La durée de location d’un logement dépend de qui est le propriétaire et quel type d’habitation il s’agit, ce qui détermine la durée du bail.

  • Pour les locations meublées, la validité du bail est d’un an (neuf mois pour un bail étudiant ou une durée maximale de 10 mois pour un bail mobilité).
  • Selon les lois en vigueur, un bail peut être conclu pour une durée maximale de 3 ans si le bailleur est une personne physique et de 6 ans si le bailleur est une personne morale. Cela ne s’applique que si le logement est vide.

Quels sont les noms à mentionner sur le contrat de bail ?

Le bail doit mentionner la présence de tous les participants, notamment le propriétaire et/ou le locataire et les colocataires.

Comment annuler un bail de location ?

Si vous souhaitez quitter un appartement ou une maison et annuler votre bail de location, vous devez suivre les directives prévues par le contrat et par le droit local. Les deux parties contractuelles, le locataire et le bailleur, sont en droit de demander la résiliation du bail. Pourtant, les conditions pour y parvenir diffèrent selon l’initiative du demandeur.
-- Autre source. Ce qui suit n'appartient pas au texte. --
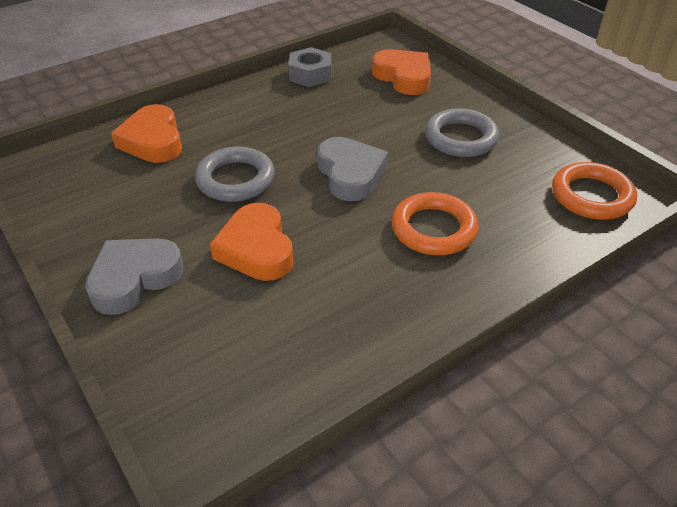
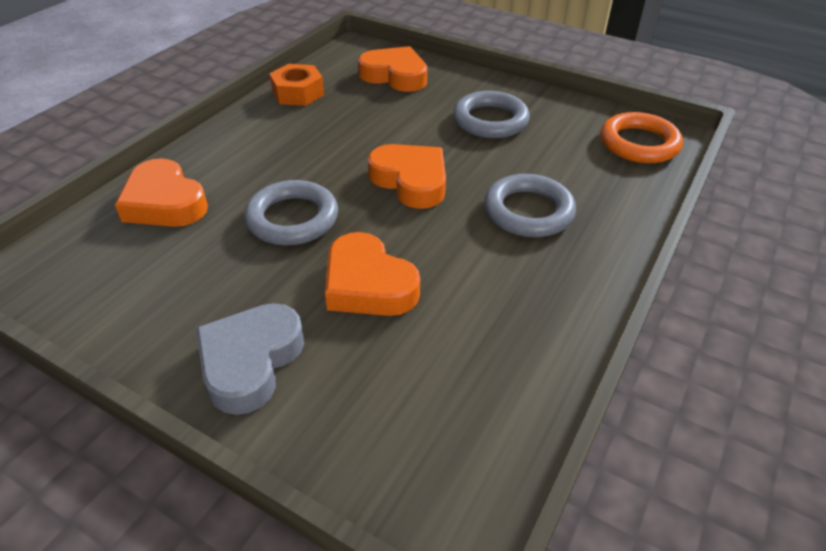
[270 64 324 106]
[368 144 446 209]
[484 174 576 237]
Le locataire peut décider à tout moment de résilier le bail. Pour ce faire, il doit envoyer une lettre de résiliation au bailleur par courrier recommandé avec accusé de réception et respecter le préavis (d’un ou trois mois). Lorsqu’un bail alloué par un propriétaire doit être résilié, cela ne peut se faire qu’à l’expiration du bail. Les raisons pour lesquelles le bail peut être révoqué incluent la vente, l’occupation ou des impayés et troubles du voisinage encourus. Le propriétaire est contraint de respecter un préavis de trois à six mois avant de procéder à la résiliation.

Comment avoir un garant pour une location ?

Si vous êtes à la recherche d’un moyen de garantir un contrat de location, il existe plusieurs solutions dont vous pouvez bénéficier. Vous pourriez demander à un membre de votre famille ou à un ami proche d’être le garant sur votre bail. Vous pouvez également souscrire une assurance locative qui peut servir de garant et couvrir les dépenses liées à la location que vous avez souscrite.